6 So then, let us not be like others, who are asleep, but let us be awake and sober. 7 For those who sleep, sleep at night, and those who get drunk, get drunk at night. 8 But since we belong to the day, let us be sober, putting on faith and love as a breastplate, and the hope of salvation as a helmet. (I Thessalonians 5: 6 – 8)
12 The night is nearly over; the day is almost here. So let us put aside the deeds of darkness and put on the armor of light. (Romans 13: 12)
Numerous Biblical references make the point that people who set out to perform nefarious deeds do so under cover of darkness. Light/darkness makes for a powerful metaphor; the contrasts between day and night are deeply embedded in the human psyche and unlike the parables that include objects like sheep or goats, for instance, we universally experience day turning to night turning to day approximately once each, every 24 hours.
Paul’s letter to the Thessalonians quoted above is obviously referring more specifically to the need for alertness and wakefulness (characterized by our daytime persona) as opposed to the unconsciousness of sleep or drunkenness (as in our nighttime persona). But today I’m more interested in night/day as a metaphor for secrecy versus openness, what is private versus what is public. What we draw the blinds against and what we do and say openly. What we do and say under the glare of the sun versus what we wait for darkness to say and do.
The federal government introduced a bill this week to allow the police to tap into email and cell phone records and communications without first obtaining a warrant from a judge. The justification for this was given as a need to take drastic measures against child pornographers, for whom the internet has become a virtual “night,” a place where wickedness can be perpetrated under cover of cyber-darkness.
The olden-days version of this would be the granting of the right to police officers to open anybody’s mail, or plant listening or other surveillance devices in a home without a judge’s warrant. The very idea raised hackles across the country and Vic Toews had to do the two things he appears to hate most: backtracking and apologizing.
The relevant question remains: what right do you and I have as regards what is private and what is open to public access? Obviously, it’s not a case of one or the other, so where the line is drawn between what is public and what is private . . . is crucial. We have the examples of NAZI Germany, Stalin’s USSR and present-day North Korea to remind us of the folly of drawing the surveillance line too close to the public-access extreme. In Canada today, we certainly wouldn’t want the police to have the right to open our snail mail without proving to a judge first that it was absolutely necessary; neither will we stand for willy-nilly access to our emails and phone communications.

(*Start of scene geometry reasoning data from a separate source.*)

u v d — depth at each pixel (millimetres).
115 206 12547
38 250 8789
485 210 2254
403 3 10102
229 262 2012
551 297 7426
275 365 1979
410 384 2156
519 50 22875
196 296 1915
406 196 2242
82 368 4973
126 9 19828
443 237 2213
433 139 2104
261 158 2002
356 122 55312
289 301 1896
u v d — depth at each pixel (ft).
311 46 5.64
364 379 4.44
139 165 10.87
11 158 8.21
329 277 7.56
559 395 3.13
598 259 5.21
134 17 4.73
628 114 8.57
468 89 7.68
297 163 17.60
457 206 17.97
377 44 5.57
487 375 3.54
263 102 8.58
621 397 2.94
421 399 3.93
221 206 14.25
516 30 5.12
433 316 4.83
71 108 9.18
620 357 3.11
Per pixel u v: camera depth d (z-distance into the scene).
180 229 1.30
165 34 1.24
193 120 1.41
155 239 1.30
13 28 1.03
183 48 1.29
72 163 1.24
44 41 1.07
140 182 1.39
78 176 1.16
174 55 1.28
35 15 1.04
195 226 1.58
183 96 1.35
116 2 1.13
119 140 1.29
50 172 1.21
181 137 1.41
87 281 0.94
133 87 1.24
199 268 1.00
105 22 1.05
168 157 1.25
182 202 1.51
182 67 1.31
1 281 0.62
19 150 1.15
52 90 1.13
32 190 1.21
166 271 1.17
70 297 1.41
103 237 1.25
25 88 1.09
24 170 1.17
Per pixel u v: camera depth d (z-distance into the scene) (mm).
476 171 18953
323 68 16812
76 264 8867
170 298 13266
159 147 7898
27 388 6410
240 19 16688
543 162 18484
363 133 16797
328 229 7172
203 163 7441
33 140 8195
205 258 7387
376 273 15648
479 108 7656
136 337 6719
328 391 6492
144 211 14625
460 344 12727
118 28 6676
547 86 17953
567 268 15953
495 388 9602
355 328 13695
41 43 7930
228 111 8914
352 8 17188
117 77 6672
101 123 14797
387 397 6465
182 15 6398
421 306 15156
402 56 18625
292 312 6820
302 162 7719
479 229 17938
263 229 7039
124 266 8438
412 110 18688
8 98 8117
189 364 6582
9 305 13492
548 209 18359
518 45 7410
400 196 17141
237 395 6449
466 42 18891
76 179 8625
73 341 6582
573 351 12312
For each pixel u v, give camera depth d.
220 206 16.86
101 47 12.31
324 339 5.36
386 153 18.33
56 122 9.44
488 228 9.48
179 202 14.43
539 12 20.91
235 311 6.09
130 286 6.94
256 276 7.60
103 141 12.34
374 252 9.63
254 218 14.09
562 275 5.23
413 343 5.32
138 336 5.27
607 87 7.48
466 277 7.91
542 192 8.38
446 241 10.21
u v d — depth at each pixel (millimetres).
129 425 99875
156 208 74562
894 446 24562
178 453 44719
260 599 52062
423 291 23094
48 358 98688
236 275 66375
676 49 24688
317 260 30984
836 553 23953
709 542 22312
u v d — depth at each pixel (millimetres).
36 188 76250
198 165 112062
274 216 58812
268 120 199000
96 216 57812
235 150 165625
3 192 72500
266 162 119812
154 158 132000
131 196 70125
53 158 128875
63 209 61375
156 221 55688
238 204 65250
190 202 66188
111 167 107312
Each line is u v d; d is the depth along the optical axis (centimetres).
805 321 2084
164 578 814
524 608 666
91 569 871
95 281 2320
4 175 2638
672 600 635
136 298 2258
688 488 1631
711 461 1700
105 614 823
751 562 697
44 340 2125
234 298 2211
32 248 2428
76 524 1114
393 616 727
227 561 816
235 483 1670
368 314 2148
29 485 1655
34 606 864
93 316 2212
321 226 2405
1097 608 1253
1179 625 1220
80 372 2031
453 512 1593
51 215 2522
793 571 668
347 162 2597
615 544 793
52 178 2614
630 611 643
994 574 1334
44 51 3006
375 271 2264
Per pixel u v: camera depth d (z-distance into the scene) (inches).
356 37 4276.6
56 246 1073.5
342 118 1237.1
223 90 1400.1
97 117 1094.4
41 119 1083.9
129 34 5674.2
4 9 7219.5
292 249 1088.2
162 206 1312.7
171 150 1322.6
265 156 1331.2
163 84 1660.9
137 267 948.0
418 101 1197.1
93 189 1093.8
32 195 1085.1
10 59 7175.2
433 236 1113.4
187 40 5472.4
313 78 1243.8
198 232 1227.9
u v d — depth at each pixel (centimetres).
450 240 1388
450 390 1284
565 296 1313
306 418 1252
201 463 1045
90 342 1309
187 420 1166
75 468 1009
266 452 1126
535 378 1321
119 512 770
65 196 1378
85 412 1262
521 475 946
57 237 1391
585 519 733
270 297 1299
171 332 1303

Agnes and I once took a teachers’ tour to the Soviet Union and were housed in the Rossia Hotel just off Red Square for four or five nights. People warned us that all the rooms were probably bugged and we imagined what information of value would be gleaned from our private conversations in our hotel room at night, and since the hotel had hundreds of rooms, how many people would be required to monitor what was being said . . . and we had a few laughs making up nonsense phrases for the KGB’s edification.
“We belong to the day,” as the Apostle Paul says, but that, unfortunately, is a description of life in the Kingdom of God and doesn’t describe our current world well. Would that it did. There, we don’t hide behind the cover of cyber-darkness to throw anonymous bombs. There, we sign our opinions, pronouncements and announcements. There, we don’t make up avatars to represent us. There we are more like Harper Bell’s Atticus Finch in To Kill a Mockingbird, the same in the street as we are at home.
There, there is no need for surveillance privileges that reach into the pockets of citizens to see what secrets are hidden there.
There, we belong to the day.
If our lives lack direction, then consider that there really is only one purpose, and that is to hasten that day when night is banished and we all are people of the day.
Or is that too much of a pipe dream?